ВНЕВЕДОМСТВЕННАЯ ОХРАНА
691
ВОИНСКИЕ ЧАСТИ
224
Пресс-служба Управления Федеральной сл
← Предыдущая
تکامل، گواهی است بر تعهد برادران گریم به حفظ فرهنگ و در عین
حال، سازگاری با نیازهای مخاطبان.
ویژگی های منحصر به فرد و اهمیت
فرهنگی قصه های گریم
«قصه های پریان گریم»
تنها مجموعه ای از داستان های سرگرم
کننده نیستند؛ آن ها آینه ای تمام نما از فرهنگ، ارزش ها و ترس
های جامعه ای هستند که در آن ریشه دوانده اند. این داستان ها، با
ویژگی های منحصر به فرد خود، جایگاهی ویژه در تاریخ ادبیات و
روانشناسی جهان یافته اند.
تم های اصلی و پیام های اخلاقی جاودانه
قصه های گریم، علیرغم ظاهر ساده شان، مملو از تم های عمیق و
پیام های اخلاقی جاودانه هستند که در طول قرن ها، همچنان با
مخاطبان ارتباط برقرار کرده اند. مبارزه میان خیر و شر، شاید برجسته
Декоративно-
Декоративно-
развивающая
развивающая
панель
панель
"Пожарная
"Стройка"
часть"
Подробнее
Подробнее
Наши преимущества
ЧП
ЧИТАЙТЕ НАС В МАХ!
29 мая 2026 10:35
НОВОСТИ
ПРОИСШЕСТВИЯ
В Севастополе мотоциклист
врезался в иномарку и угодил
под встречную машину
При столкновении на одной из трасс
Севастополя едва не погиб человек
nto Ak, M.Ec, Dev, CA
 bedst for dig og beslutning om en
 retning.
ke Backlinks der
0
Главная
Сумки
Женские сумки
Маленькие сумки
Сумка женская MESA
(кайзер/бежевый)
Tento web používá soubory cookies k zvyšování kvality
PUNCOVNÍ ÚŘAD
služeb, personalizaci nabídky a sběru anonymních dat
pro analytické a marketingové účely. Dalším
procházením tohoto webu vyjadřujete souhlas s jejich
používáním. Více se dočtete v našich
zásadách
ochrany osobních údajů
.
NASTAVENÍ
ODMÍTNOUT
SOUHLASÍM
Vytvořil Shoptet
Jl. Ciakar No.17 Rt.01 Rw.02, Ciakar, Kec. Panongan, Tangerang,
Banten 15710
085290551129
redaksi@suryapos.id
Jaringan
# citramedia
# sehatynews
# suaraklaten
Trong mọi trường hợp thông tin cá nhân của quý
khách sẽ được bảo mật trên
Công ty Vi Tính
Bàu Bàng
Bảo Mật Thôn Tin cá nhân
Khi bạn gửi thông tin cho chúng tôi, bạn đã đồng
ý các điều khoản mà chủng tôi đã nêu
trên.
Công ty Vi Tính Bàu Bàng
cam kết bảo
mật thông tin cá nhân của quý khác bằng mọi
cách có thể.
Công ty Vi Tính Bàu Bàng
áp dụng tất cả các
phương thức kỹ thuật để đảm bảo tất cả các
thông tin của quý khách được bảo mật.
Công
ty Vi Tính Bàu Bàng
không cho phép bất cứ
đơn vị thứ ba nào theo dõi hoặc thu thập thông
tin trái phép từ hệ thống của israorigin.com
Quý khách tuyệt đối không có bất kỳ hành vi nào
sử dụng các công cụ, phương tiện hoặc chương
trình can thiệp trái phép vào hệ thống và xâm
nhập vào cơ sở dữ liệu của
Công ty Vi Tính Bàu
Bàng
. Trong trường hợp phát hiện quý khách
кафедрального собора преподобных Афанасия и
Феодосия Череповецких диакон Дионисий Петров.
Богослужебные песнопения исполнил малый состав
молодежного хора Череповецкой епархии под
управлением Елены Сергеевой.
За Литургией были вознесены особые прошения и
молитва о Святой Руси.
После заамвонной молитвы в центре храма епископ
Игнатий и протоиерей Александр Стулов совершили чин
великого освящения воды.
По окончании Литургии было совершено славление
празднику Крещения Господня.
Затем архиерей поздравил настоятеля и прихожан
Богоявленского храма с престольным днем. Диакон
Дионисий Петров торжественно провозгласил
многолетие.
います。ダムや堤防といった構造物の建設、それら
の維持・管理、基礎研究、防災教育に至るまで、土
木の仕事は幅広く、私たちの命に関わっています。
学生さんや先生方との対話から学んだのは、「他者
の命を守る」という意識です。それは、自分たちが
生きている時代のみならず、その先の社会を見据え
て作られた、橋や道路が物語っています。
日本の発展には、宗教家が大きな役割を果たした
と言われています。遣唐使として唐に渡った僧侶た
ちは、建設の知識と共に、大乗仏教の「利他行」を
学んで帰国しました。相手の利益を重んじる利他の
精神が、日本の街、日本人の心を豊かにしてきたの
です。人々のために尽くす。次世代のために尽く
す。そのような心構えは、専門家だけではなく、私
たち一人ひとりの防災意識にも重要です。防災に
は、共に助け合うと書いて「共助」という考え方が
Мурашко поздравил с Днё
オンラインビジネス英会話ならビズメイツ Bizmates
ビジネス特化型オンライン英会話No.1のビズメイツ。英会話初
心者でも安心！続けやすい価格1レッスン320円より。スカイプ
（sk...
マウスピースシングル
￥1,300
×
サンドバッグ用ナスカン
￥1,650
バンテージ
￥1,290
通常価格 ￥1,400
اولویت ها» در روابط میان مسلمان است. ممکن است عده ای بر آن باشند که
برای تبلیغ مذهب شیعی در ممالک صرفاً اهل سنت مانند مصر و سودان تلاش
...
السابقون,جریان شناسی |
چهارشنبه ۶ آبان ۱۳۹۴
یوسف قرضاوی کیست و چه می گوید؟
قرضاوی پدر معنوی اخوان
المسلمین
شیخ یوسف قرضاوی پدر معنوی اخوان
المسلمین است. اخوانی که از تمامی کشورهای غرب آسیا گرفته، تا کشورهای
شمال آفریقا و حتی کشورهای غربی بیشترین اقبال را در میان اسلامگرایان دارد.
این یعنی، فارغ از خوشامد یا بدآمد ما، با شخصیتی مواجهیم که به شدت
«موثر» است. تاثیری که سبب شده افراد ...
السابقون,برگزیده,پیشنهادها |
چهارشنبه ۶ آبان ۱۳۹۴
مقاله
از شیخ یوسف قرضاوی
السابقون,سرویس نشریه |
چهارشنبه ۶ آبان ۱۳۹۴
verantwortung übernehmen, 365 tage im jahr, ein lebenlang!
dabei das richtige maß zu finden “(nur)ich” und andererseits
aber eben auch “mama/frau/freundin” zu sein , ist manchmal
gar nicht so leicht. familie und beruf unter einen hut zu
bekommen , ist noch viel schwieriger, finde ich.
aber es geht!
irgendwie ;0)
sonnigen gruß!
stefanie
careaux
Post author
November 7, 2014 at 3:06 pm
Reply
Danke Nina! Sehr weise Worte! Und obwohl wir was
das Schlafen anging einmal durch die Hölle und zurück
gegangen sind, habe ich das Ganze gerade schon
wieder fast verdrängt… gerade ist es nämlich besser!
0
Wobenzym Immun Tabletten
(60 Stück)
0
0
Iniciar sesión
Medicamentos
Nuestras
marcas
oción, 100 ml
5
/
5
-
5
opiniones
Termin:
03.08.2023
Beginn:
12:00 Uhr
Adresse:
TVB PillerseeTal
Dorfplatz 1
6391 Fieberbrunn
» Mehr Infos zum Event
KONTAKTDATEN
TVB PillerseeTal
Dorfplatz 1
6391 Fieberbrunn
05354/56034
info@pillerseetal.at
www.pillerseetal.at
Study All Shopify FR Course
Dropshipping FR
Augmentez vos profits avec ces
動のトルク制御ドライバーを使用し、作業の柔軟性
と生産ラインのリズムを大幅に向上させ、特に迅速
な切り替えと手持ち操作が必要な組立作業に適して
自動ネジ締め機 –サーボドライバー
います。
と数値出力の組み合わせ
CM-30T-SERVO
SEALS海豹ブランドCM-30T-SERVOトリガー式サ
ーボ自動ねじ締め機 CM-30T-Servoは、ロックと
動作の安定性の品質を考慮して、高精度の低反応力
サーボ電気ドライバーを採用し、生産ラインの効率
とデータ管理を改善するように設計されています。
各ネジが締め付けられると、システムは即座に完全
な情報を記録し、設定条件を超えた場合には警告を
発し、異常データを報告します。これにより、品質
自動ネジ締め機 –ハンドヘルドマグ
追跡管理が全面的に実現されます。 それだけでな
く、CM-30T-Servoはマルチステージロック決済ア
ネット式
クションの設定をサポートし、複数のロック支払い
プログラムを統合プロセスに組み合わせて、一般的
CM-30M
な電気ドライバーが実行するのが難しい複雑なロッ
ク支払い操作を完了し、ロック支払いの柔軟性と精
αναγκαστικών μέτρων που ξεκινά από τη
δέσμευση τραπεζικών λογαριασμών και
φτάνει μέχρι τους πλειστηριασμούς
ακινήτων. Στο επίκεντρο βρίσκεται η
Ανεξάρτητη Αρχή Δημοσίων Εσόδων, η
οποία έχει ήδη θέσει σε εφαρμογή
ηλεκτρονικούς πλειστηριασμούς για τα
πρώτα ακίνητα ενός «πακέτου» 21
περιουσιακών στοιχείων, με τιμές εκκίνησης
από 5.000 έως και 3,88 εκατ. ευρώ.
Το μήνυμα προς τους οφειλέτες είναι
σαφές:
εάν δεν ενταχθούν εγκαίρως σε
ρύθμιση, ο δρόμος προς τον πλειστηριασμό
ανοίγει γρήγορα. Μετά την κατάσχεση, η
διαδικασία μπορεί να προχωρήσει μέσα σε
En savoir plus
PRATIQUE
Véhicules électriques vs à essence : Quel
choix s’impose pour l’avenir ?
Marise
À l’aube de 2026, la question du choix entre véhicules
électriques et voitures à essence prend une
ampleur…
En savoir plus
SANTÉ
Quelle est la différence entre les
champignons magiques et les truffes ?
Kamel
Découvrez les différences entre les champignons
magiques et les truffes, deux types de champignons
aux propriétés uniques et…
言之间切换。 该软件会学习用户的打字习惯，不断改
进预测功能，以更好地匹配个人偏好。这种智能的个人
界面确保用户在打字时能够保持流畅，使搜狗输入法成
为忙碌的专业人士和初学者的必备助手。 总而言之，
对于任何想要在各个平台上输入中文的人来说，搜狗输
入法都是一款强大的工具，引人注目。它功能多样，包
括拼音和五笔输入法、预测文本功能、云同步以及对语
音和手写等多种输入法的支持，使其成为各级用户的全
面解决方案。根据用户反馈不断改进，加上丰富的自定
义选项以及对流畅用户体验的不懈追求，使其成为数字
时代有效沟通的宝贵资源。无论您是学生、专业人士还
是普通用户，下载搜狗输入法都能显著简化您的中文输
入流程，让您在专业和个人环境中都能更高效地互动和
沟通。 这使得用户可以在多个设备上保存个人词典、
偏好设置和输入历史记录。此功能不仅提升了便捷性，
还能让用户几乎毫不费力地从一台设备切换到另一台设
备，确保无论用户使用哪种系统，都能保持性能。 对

▸ **ACTION ITEM**
If the string "électriques" appears in a line of the entries, report the line.

▸ **YOUR SOLUTION**
Véhicules électriques vs à essence : Quel
électriques et voitures à essence prend une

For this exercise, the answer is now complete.